On Wednesday morning, Scott watched his son's passion come to life in the sparkling waters off the coast of Jupiter.

"I think every time I think about what happened, I work harder on the foundation," he said.

Andrew was only 26 when he was killed by a boat while snorkeling near the Jupiter Inlet in June 2014. Since then, his family created the Andrew "Red" Harris Foundation, helping to bring life back to the ocean Andrew loved so much.

"We ended up building artificial reefs where we can create life in his memory," said Harris.

This week, the foundation is adding on to a giant reef it’s been building.

"This is a lot of reef modules that we're doing here. It is probably the biggest project that the Andrew 'Red' Harris Foundation has done yet," said Corinne Fredrick with McCulley Marine Services, which assists the foundation with boat power while creating the reef.

Atop a large barge, a crane has been dropping in 134 artificial reef modules weighing 6,000 pounds a piece. The modules, which are specially designed by stone facility Viewcrete in Jupiter Farms, are hauled down to the port and then placed on the barge.

"We're building Bahamian coral head replicas and putting them down in between giant boulder pile reefs so that we have diverse habitat of all sizes," said Harris.

About 1,000 tons of boulders are also being dropped into the area, creating even more habitat for fish. The modules are a more natural alternative for corals and other wildlife to grow on.

"Our modules interact with the current, and scour away the sand, re-exposing the hard bottom and allowing life to return," said Harris.

The effort to create the artificial reef is not an easy or cheap undertaking.

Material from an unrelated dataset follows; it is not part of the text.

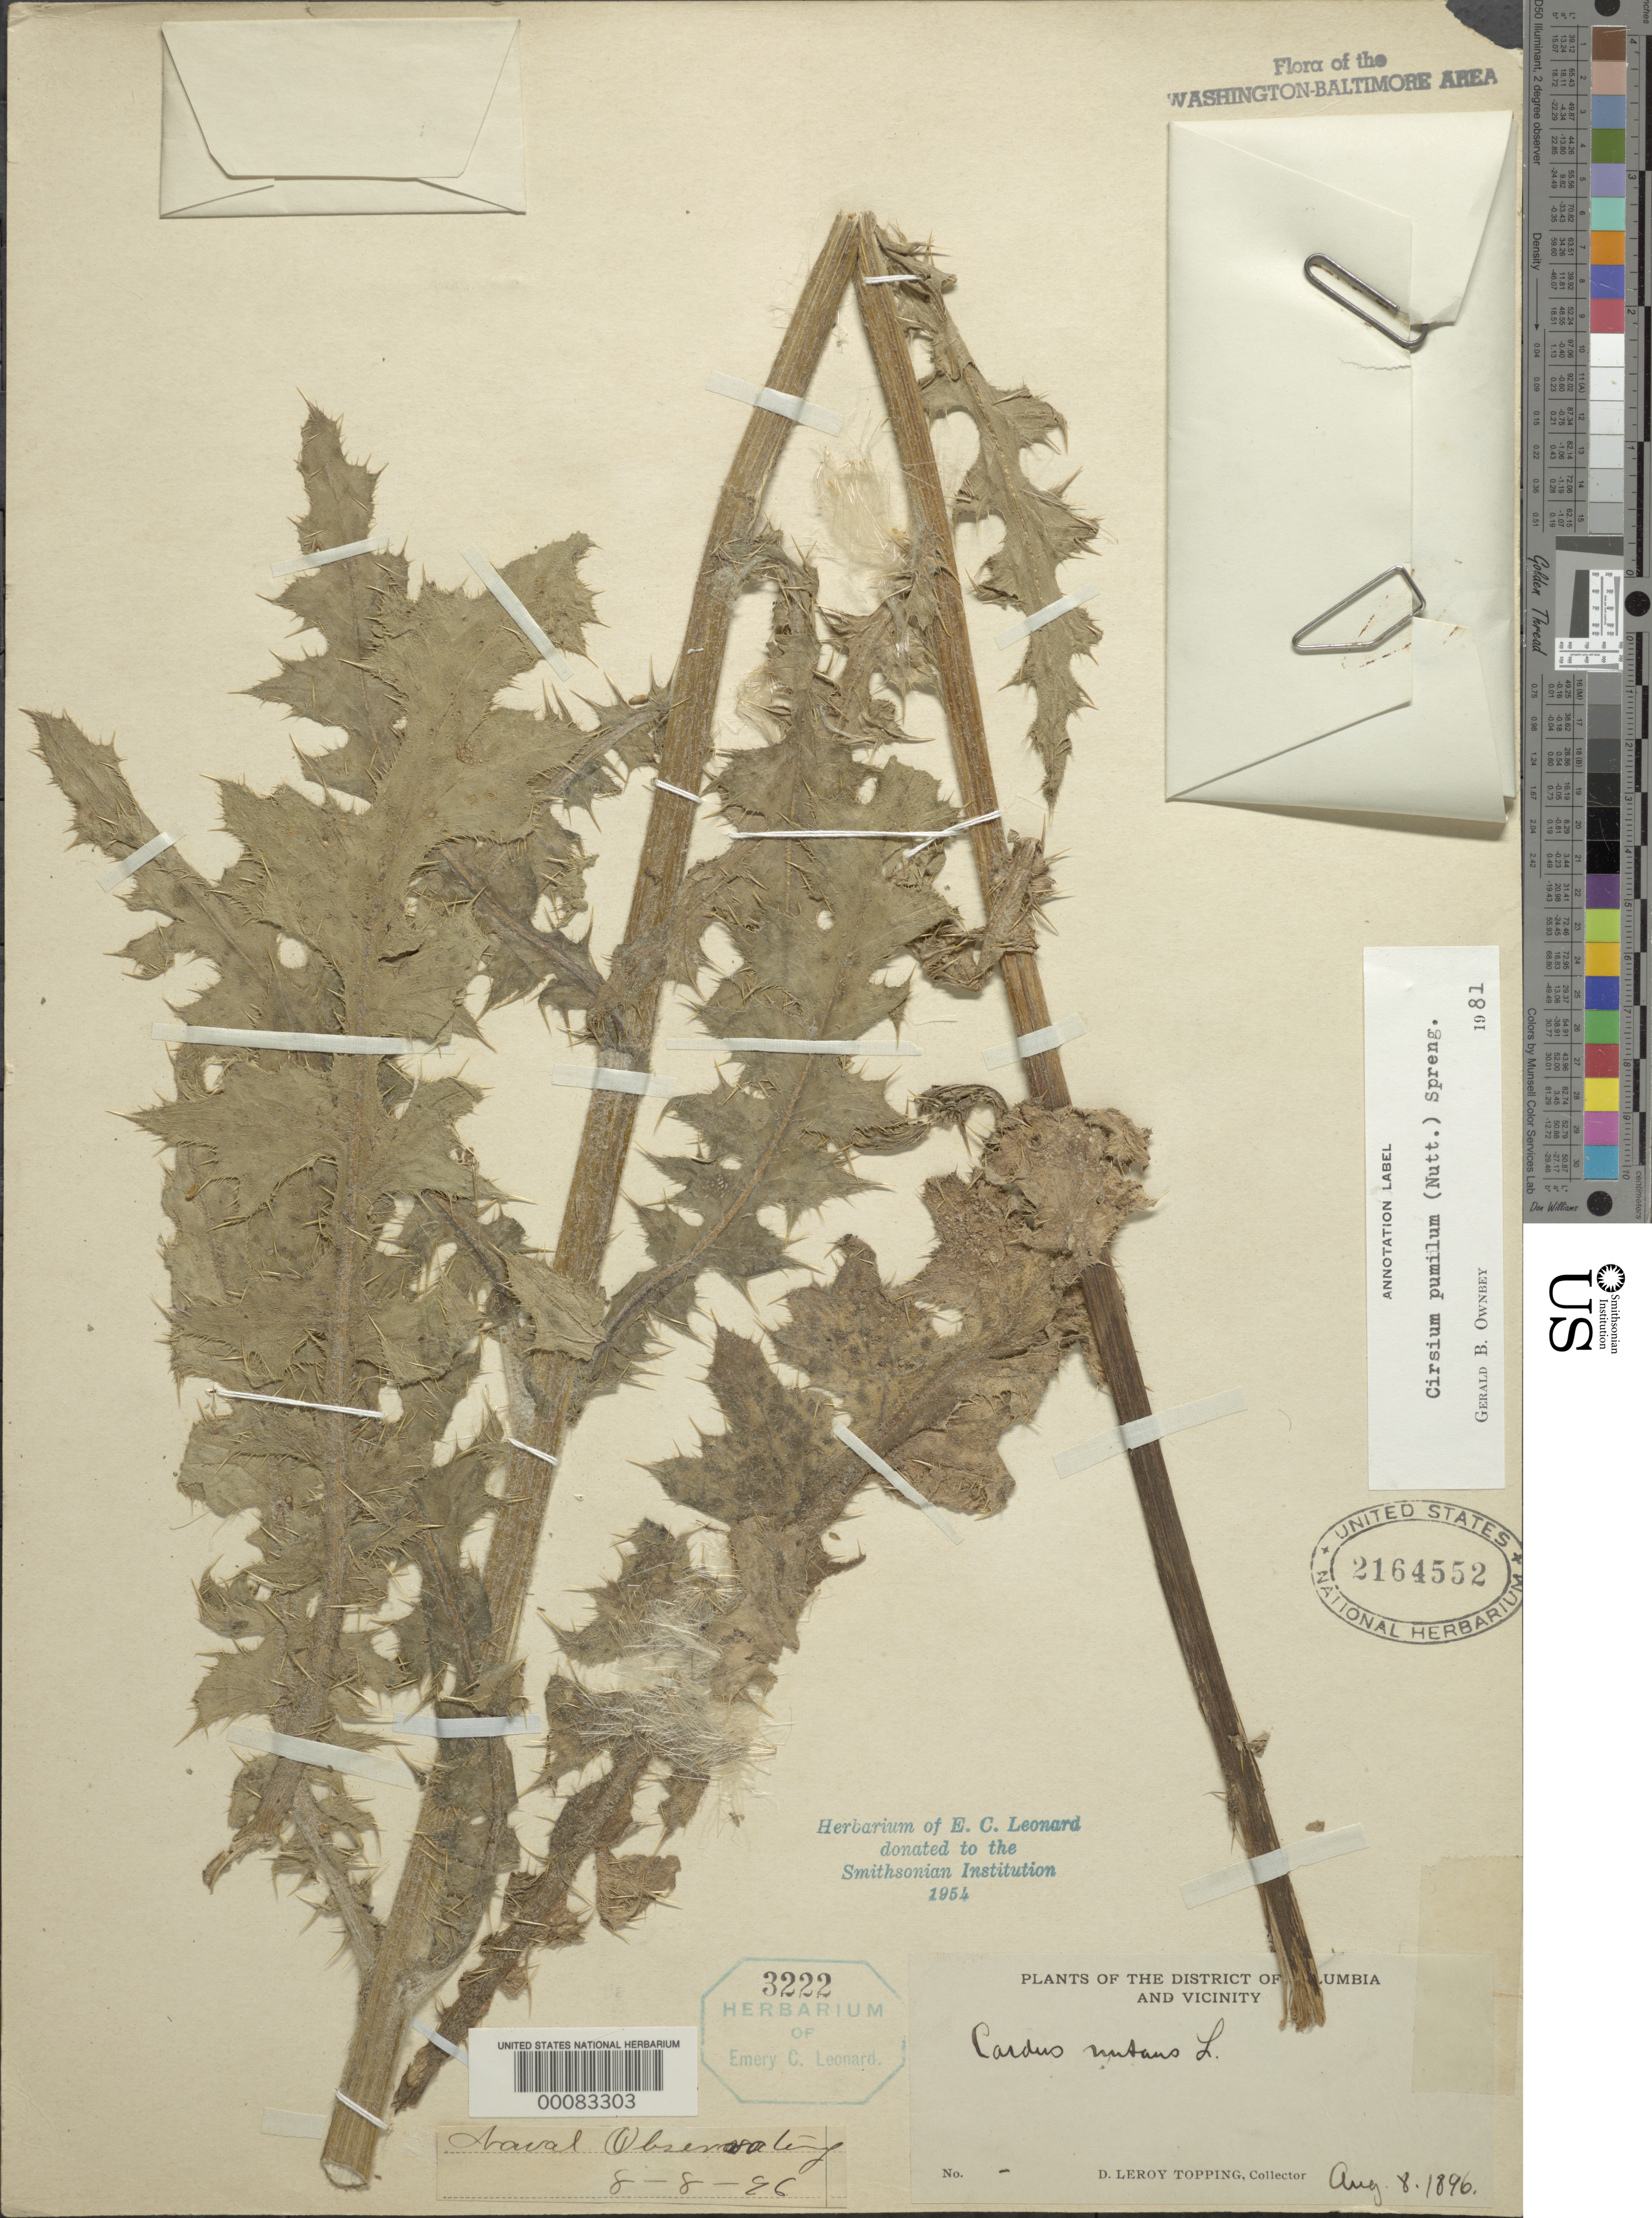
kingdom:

The foundation partners with the county, the town of Jupiter and other organizations for help.

"This is a $500,000 project and about $350,000 of it comes from us," said Harris.

That's why the Andrew Red Harris Foundation relies on donations, fundraisers and sales from t-shirts to help fund their reef building expeditions. A golf tournament fundraiser is being planned in October at Jupiter Country Club.

Click here to learn how to get involved.

Harris said rebuilding the reef sends a message that the local coral reef environment is in peril.

"There's already a disease outbreak, which I'm told, threatens to kill all the hard corals in Palm Beach County. If that happens, the only way the reefs are going to expand are with projects like ours, with artificial reefs being built," Harris said. "Otherwise, decades from now, we'll wonder what happened to all those fish we used to have."

Despite the progress being made on Andrew's reef, the pain still lingers for his family.

"There's a limit to how special any moment can get when you're still grieving. But it's a matter of doing something. Doing something in his honor," Harris said.

But they hope this reef will send the message Andrew always wanted to share with the world.

"Not only is this a great way to memorialize Andrew and keep his legacy alive but we're also creating an everlasting legacy in the ocean as well," said Fredrick.

It has taken crews about a week to deploy the new modules into the reef. They expect to be finished on Sunday.